Une femme est une femme (A Woman is a Woman)
January 1, 2004
Jean-Luc Godard’s Une femme est une femme (1961) is a playful battle of the sexes. It pushes the musical genre far out into exciting new directions that still seem ahead of its time. Angela (Karina) is an exotic dancer who wants to have a child with her lover, Emile (Braily). He’s not interested and so she finds herself attracted to his best friend, Alfred (Belmondo).
Music plays constantly giving the film a natural rhythm all its own. Characters don’t really sing per se, but when one of them (Angela) does, Godard cuts the music every time she starts singing and then starts it up again once she stops. In one scene, Alfred and another man trade insults across a busy street and each exchange is accompanied with a short, sharp blast of music like punctuation. Godard does this again when Angela and Emile argue in their apartment.

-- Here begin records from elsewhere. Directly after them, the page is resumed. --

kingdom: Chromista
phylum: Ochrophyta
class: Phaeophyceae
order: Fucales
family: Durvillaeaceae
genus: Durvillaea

Godard’s film adheres to a vibrant primary colour scheme. Angela is first shown walking in the drab, plain looking streets with a bright red umbrella, which matches her boots. Godard constantly plays with colour throughout the Une femme est une femme. When Angela performs her strip tease at the club where she works, Godard bathes her face in a blue filter and then a purple one with a bright red backdrop. Her character is bursting with energy and vitality. This is represented by the bright red clothes that she always wears. In contrast, Emile wears a blue suit that seems to represent convention and a restrictive, conservative nature. In their apartment, even the clothes pins are red and blue and on the dining room table are yellow flowers.
The film has real fun, playful attitude and is very self-reflexive. Characters bow and talk directly to the camera. At one point, Angela quotes legendary choreographer Bob Fosse and then she and Alfred pose for several dance moves. During one scene, Belmondo name drops A bout de souffle (1960), another film he did with Godard. Jules et Jim (1962) is also referenced, which was made by another French New Wave auteur, Francois Truffaut.
Yet, for all its obvious stylization, Godard shoots his movie realistically, utilizing a lot of actual locations and shooting on city streets and in cafes with hidden cameras. He has said that Une femme est une femme was a “neorealist musical.” While he does shoot it in colour and in CinemaScope (his previous efforts where shot in black and white and with hand-held cameras), he does try to infuse bits of realism here and there.
The booklet that comes with the DVD features an excellent essay by Village Voice film critic J. Hoberman and two interviews with Jean-Luc Godard from the French magazine, L’Express.
“Charlotte et Veronique” is Godard’s first short film that he made in 1957 while he was a film critic for Cahiers du Cinema. The film stars Jean-Claude Brialy, Anne Colette and Nicole Berger and involves a man persistently trying to hit on a woman and then he proceeds to ask out her roommate.
The “Publicite” section features a black and white stills gallery and a small behind-the-scenes gallery of Godard making the movie. There is also a nice collection of posters from all over the world and a promotional recording from the 1960s that runs almost 30 minutes. There is also a theatrical trailer.
“Qui Etes-Vous Anna Karina?” is an interview with the actress that originally aired on French television in April 1966. She talks about how she started out, moving from the country to the big city to become a model. People who worked with her in the past, including Brialy, are also interviewed with stills from her movies. Karina comes across as charming as she does in the movie.
Une femme est une femme is Godard at his most playful and is a delight to watch. The film, like its characters, is bursting with youthful energy and innovation. Criterion has assembled a stunning print that looks as good as it must have the day it debuted. There are also a good collection of extras that keep in style and tone with the movie.